Entrer dans l’intimité des souffrances, donner un statut individuel, recomposer un itinéraire singulier, voilà ce qui, selon Jeanine Cummins, doit permettre de changer le regard sur ces exilés en leur donnant une histoire et une vie à part entière. Elle commence donc recherches et enquêtes de terrain en 2013 pour ce troisième roman qui donnera voix et humanité à quelques inconnus, à partir des rencontres, des graffiti accrochés çà et là, de la soupe populaire à Tijuana. Après des tribulations, American Dirt sort aux États-Unis en 2020, mais la polémique est enclenchée et une tournée de promotion est annulée pour raisons de sécurité. On s’arrache ce « cratère de chagrin », brûlant de vie et de douleur.

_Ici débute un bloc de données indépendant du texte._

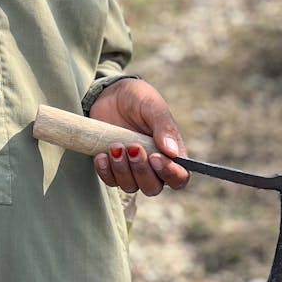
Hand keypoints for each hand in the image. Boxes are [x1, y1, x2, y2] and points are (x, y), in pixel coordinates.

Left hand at [88, 78, 189, 195]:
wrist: (109, 93)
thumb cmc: (137, 98)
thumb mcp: (152, 106)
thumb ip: (164, 126)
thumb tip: (172, 152)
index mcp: (171, 153)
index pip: (179, 177)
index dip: (170, 173)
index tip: (155, 157)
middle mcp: (153, 166)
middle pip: (153, 187)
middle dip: (141, 170)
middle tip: (132, 147)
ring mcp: (132, 169)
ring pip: (131, 186)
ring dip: (122, 170)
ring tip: (115, 145)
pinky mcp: (112, 168)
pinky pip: (110, 181)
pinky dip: (105, 171)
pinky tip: (102, 155)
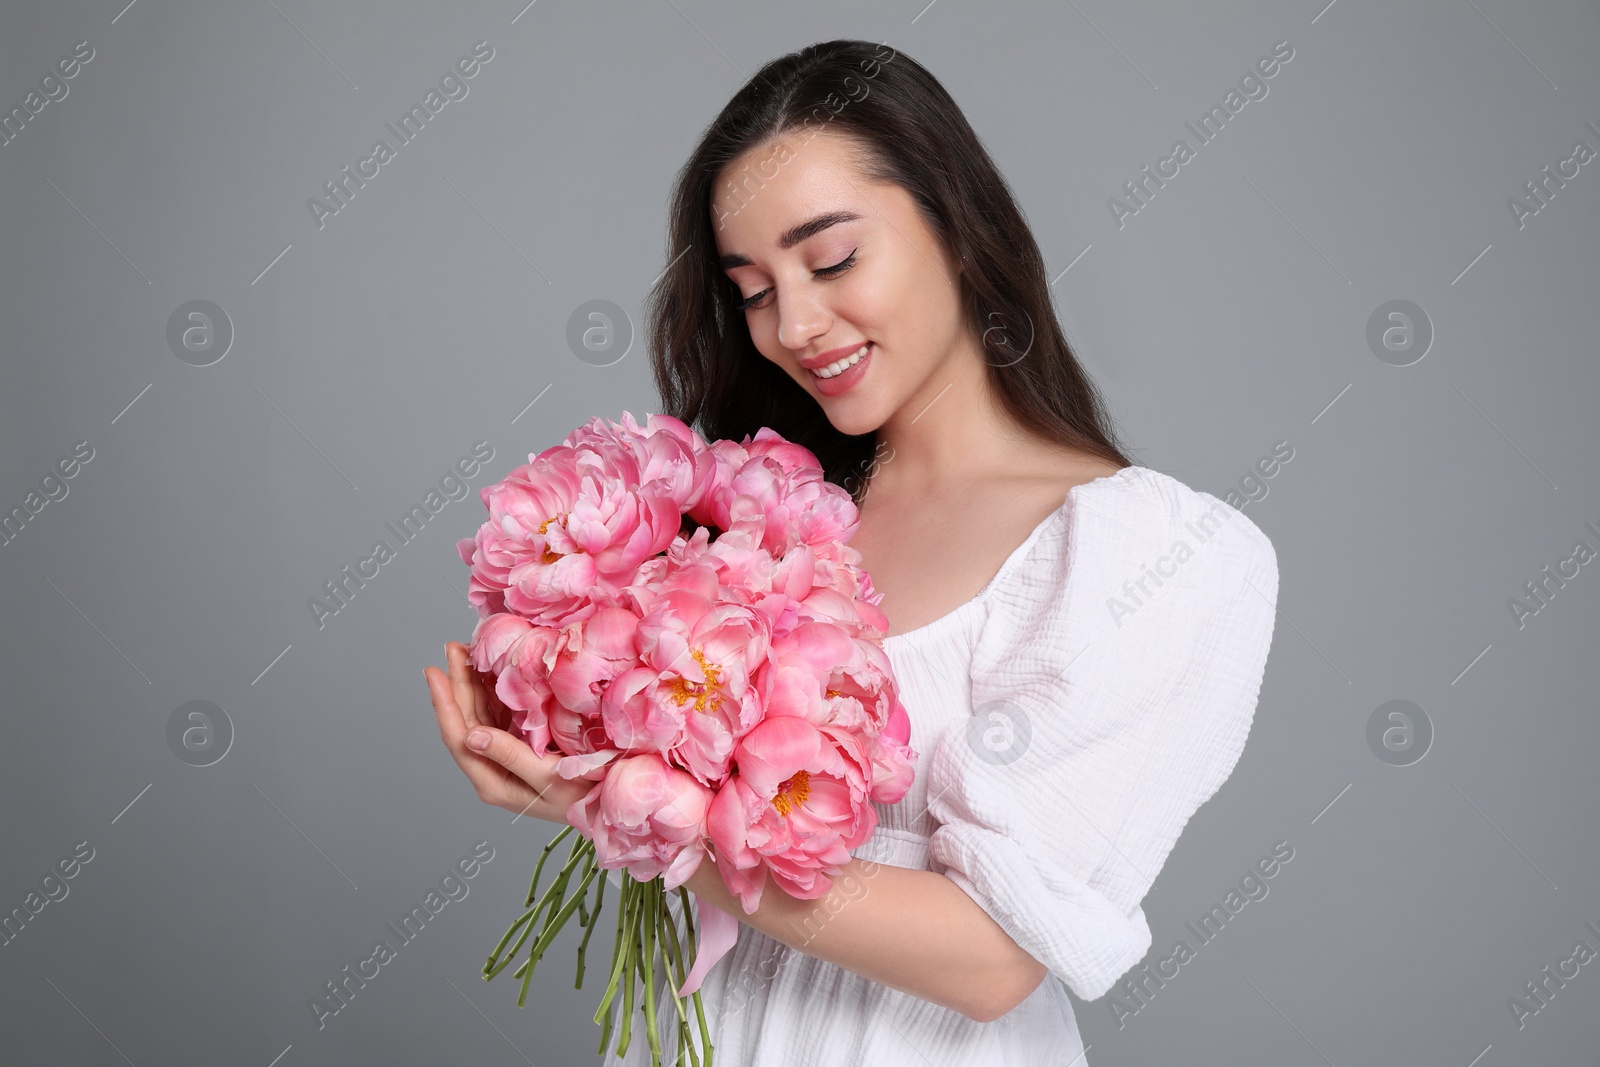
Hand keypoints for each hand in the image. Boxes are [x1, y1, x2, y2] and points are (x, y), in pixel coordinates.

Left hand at [425, 640, 593, 825]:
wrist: (610, 804)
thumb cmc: (583, 798)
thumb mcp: (548, 780)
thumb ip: (510, 756)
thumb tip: (471, 734)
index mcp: (492, 781)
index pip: (458, 737)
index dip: (444, 703)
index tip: (435, 672)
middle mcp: (492, 768)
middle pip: (466, 721)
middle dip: (457, 684)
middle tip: (453, 648)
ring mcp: (506, 756)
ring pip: (481, 715)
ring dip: (473, 684)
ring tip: (466, 652)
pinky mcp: (523, 746)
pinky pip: (501, 714)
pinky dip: (495, 691)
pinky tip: (493, 671)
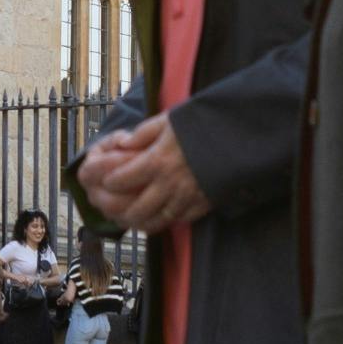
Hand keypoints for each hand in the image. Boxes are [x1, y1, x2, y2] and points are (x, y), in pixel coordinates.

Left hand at [81, 118, 210, 232]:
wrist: (238, 138)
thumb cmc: (201, 125)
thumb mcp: (168, 121)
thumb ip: (143, 133)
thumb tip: (122, 143)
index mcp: (156, 162)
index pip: (121, 180)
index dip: (109, 182)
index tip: (104, 181)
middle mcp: (168, 185)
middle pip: (135, 210)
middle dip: (119, 211)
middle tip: (111, 208)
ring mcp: (185, 198)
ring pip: (156, 221)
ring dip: (140, 222)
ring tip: (131, 219)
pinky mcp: (202, 205)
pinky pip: (179, 221)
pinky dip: (166, 221)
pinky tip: (159, 217)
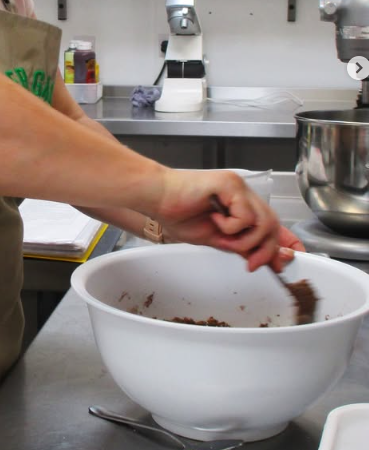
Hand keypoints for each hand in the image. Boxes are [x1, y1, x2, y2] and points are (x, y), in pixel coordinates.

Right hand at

De plus, l’actualité s’en mêle car la question de la frontière avec le Mexique ressurgit avec le décret signé en janvier 2017 par le président Trump pour lancer son projet de prolongation du mur, bientôt suivi de la plainte déposée en septembre 2017 par la Californie contre l’administration fédérale. La grande muraille érigée entre les États-Unis et le Mexique pour empêcher l’immigration clandestine date de 2006 : longue d’un millier de kilomètres, elle barre un tiers de la frontière et a toujours suscité de vives réactions. Dans le monde littéraire, le lancement du roman aux États-Unis a donné lieu à d’autres commentaires, positifs, dont celui de Don Wislow, bien connu du public français pour ses romans policiers. Pour lui, « Cummins a écrit Les raisins de la colère de notre temps », faisant le parallèle entre les malheureux jetés dans leurs carrioles en 1938, l’exode vers l’ouest des métayers d’Oklahoma chassés de leurs terres par la sécheresse, la poussière et les banquiers de la Grande Dépression, et les malheureux d’aujourd’hui. Jeanine Cummins n’a pas la plume de John Steinbeck au long de la route 66 encombrée de migrants, mais les deux écrivains, lassés par le discours public, se rejoignent dans leurs intentions et leur hommage aux démunis. C’est ainsi que Steinbeck écrit à son éditeur en 1939 : « De bout en bout, je me suis efforcé de faire participer le lecteur à une actualité. Ce qu’il en retire dépend de son degré de profondeur ou de superficialité. Il s’agit de se mesurer à soi-même. » Le credo de Cummins lui fait écho : « j’espère marquer un temps d’arrêt et permettre au lecteur d’entendre les particularités de ces personnes, que lorsque les médias nous montrent des migrants, nous puissions nous souvenir que ce sont des personnes comme nous ».
American Dirt occupe une place à part : pour une fois, la circulation des armes n’a pas lieu aux États-Unis, pour une fois la drogue n’est pas évoquée à travers les toxicos, pour une fois les héros du « salaire de la peur » ne sont pas des hommes mais une femme et son enfant. Le roman alerte aussi sur l’engrenage de la dissolution d’une société qui passe de l’atmosphère feutrée d’échanges littéraires dans une librairie au banditisme le plus sanglant, avec son lot d’intermédiaires, de seconds couteaux, de passeurs et coyotes, toute la contrebande humaine. Si l’épilogue n’a pas le souffle de l’évocation de l’arrivée à New York des émigrants de Gatsby, une autre vie s’installe au terme du voyage. L’écriture d’American Dirt est chargée d’émotions fortes, primitives, il faut lire ce roman comme une bouteille à la mer, comme un graffiti placardé sur un barbelé ou sur le mur frontière.